A newly qualified solicitor left in charge of a Halifax firm while her boss recovered from an assault has been issued with a rebuke after the firm was apparently targeted by scammers.

Madiya Ahmed Arshad had been a solicitor for less than a year and had no experience of conveyancing matters when two suspicious transactions led to cash shortages on the client account of Arrans Solicitors in Halifax.

Arshad took charge in December 2017 when Arrans’ sole manager and shareholder, Martin Keith Waters, suffered an assault requiring hospital treatment and a period of convalescence. She was the only employed solicitor at the firm.

The transactions, which gave rise to a total client account shortage of nearly £400,000, were undertaken by a paralegal, Ms S, under Arshad’s supervision.

In the first, Arrans was instructed by Client A in the sale of a property for £185,000. All but £500 of the purchase money was paid out of the law firm’s client account in four payments to accounts purporting to be in the name of Client A, his wife and his daughter.

Arshad authorised the third and fourth payments. However, these could not have been made on the instructions of Client A and disbursed to both client A and his wife because by that time both had died.

There was no record of who authorised the first two payments.

In the second transaction, Arrans was instructed by Client B to act in the sale of a property for £200,000. The following month all but £25 of the purchase money was paid out in four payments all authorised by Arshad.

HM Land Registry refused to register the transfer. Documents indicated that the identification document held by the firm for Client B was forged, and that the signature on that identification document did not match that which appeared on the transfer deed of the property.

Following an SRA investigation in 2018, Arshad confirmed she had no experience of conveyancing matters and did not ask to review the firm’s files before authorising the payments in issue. She relied on the explanations of Ms S.

Issuing Arshad with a rebuke, the SRA accepted her involvement in the transactions was motivated by a desire to help Waters, clients and other staff. Her conduct was not motivated by dishonesty, and she did not display a lack of integrity or a reckless disregard of her obligations.

The money improperly disbursed was replaced, though not for several months.

Arshad was also ordered to pay £600 costs.

#### WHAT TO WORK ON
**1.** Reproduce word for word the part of the article about the Halifax solicitor that opens with the words containing "Madiya Ahmed Arshad" and closes with "and his daughter.".
**2.** For the article about the Halifax solicitor, answer yes or no to each statement and quote the words that decide it: (a) Arshad authorised all four payments in the sale for Client A; (b) the property sold for Client B was priced at £200,000; (c) the SRA found that Arshad's conduct was motivated by dishonesty.
**3.** Using the article about the Halifax solicitor, give short answers:
(a) In what month and year did Arshad take charge of the firm?
(b) Who undertook the two transactions under Arshad's supervision?
(c) How much in costs was Arshad ordered to pay?
The lines after the article about the Halifax solicitor are separate material with no connection to it.

#### PROVIDED RECORDS
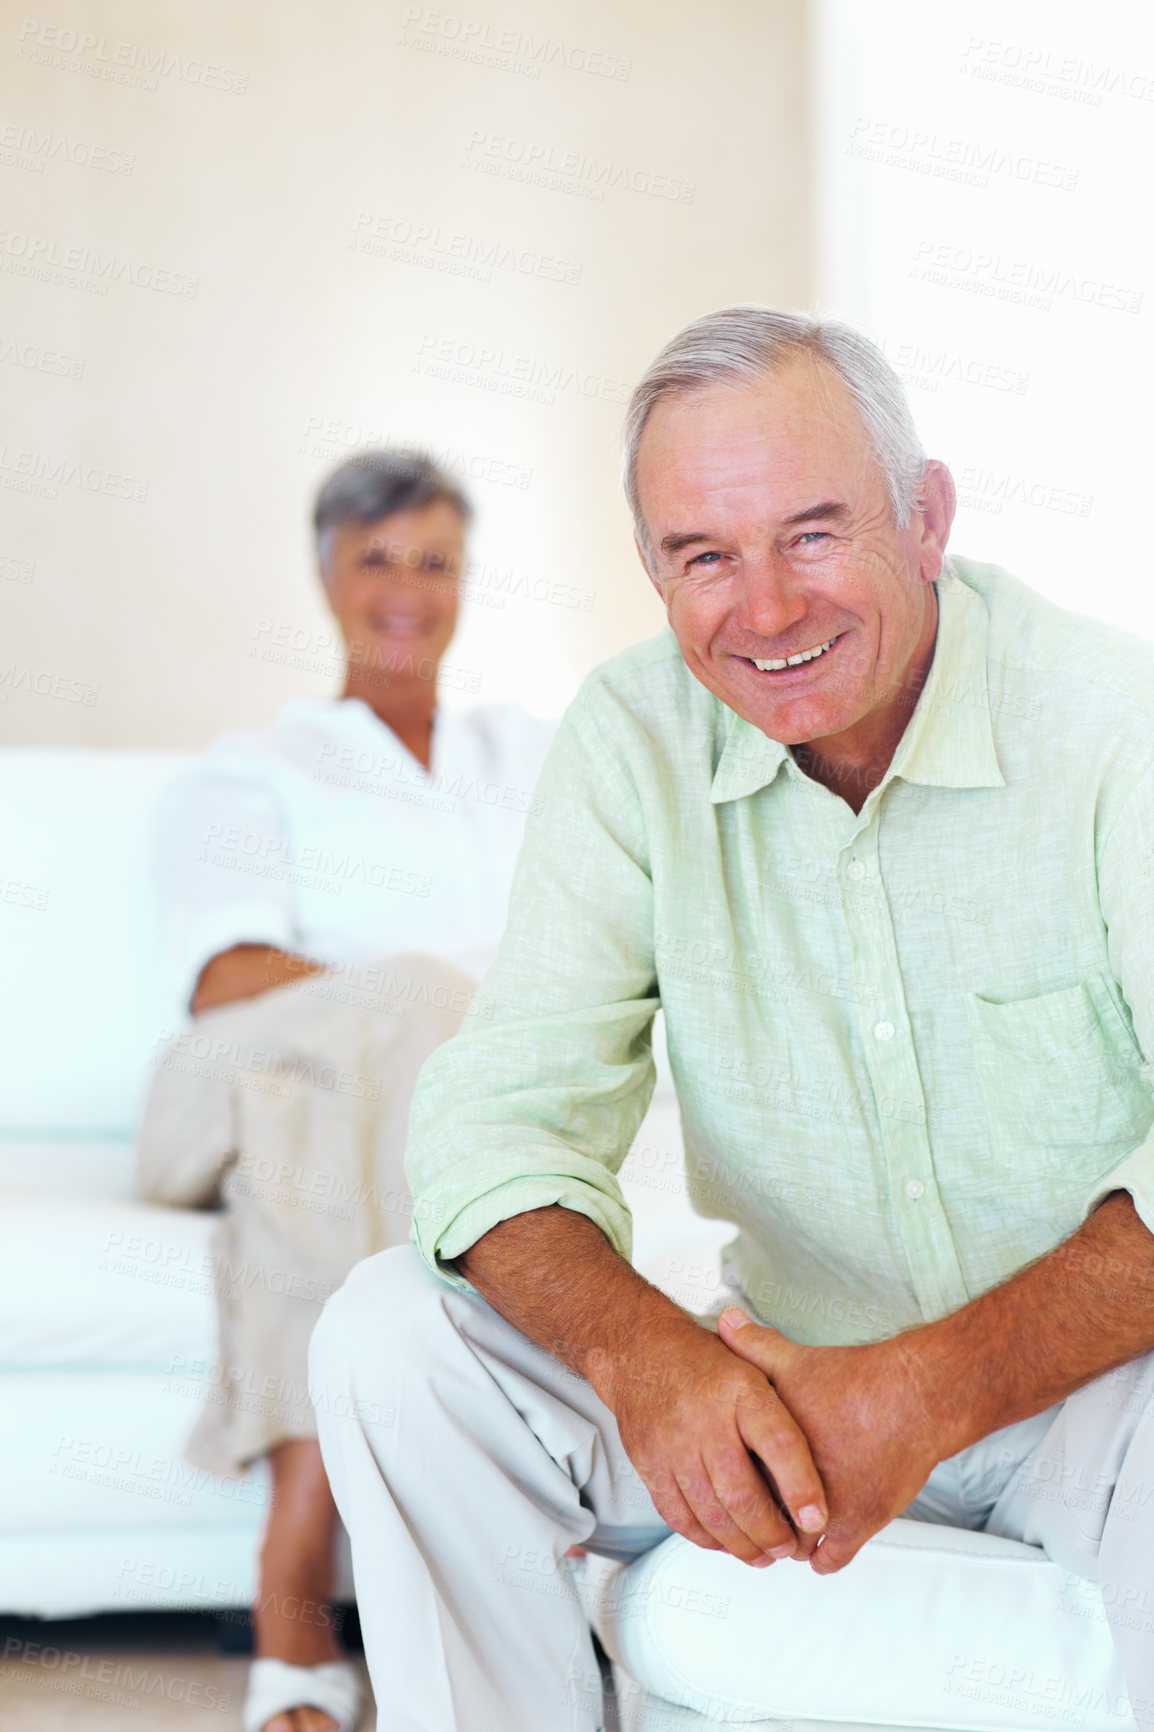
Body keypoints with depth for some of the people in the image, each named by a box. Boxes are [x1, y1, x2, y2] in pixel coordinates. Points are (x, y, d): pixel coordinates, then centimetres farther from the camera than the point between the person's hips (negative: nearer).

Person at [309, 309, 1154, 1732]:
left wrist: (941, 1388, -38)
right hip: (793, 1372, 3)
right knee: (390, 1335, -16)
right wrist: (638, 1349, -33)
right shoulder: (629, 741, -4)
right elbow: (505, 1107, -11)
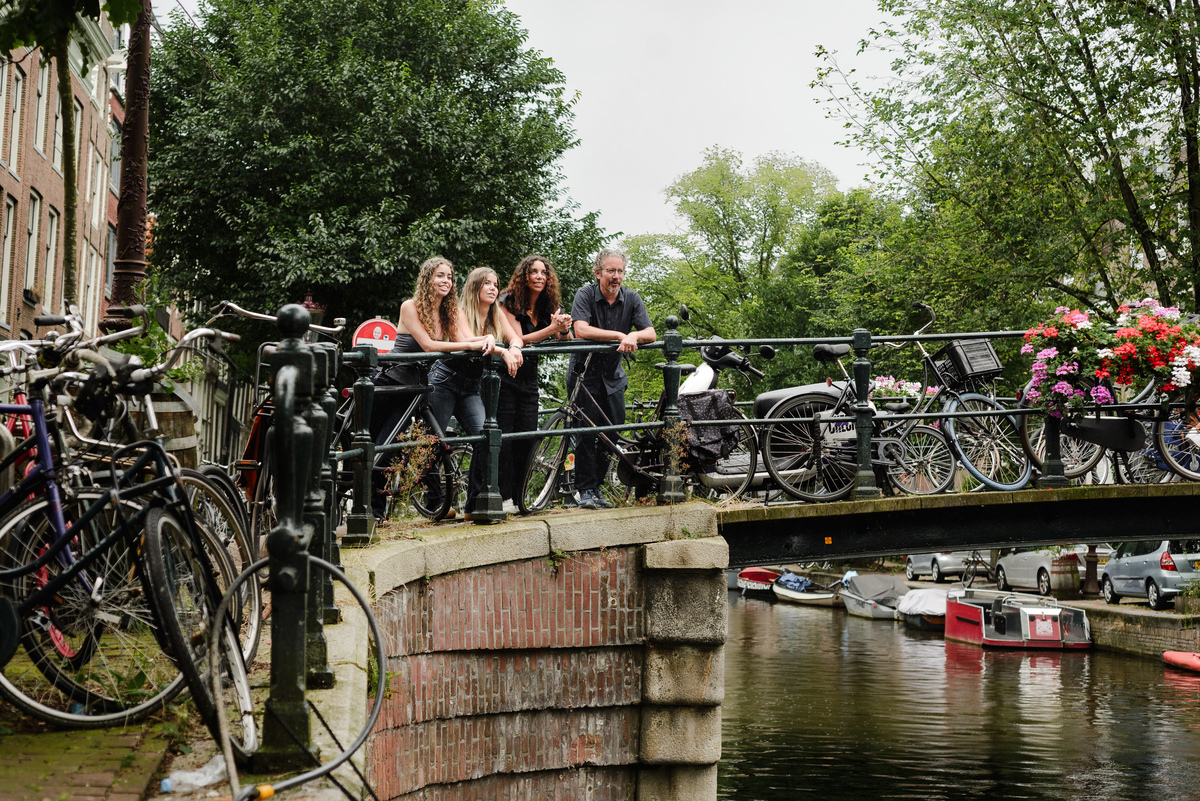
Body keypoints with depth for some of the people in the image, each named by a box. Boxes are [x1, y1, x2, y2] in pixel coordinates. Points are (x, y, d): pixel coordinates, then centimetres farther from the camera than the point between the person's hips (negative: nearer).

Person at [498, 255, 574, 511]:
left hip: (529, 377, 5)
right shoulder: (509, 302, -11)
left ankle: (518, 496, 6)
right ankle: (503, 497, -6)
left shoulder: (548, 306, 5)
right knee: (503, 437, -8)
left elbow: (564, 342, 0)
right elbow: (517, 340, -19)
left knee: (527, 437, 0)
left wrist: (564, 329, -23)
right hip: (505, 375, -5)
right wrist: (551, 329, -29)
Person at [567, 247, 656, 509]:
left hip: (613, 377, 4)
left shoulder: (631, 299, -1)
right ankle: (585, 490, 0)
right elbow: (581, 330, -26)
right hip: (585, 372, -4)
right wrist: (620, 335, -29)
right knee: (587, 433, -9)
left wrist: (633, 336, -31)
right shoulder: (586, 295, -11)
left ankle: (597, 486, 18)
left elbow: (651, 334, -9)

#### RESPONSES FOR EACH TASK
**1.**
Madiya Ahmed Arshad had been a solicitor for less than a year and had no experience of conveyancing matters when two suspicious transactions led to cash shortages on the client account of Arrans Solicitors in Halifax.

Arshad took charge in December 2017 when Arrans’ sole manager and shareholder, Martin Keith Waters, suffered an assault requiring hospital treatment and a period of convalescence. She was the only employed solicitor at the firm.

The transactions, which gave rise to a total client account shortage of nearly £400,000, were undertaken by a paralegal, Ms S, under Arshad’s supervision.

In the first, Arrans was instructed by Client A in the sale of a property for £185,000. All but £500 of the purchase money was paid out of the law firm’s client account in four payments to accounts purporting to be in the name of Client A, his wife and his daughter.

**2.**
(a) No: "Arshad authorised the third and fourth payments." and "There was no record of who authorised the first two payments."
(b) Yes: "Arrans was instructed by Client B to act in the sale of a property for £200,000."
(c) No: "Her conduct was not motivated by dishonesty"

**3.**
(a) December 2017
(b) A paralegal, Ms S
(c) £600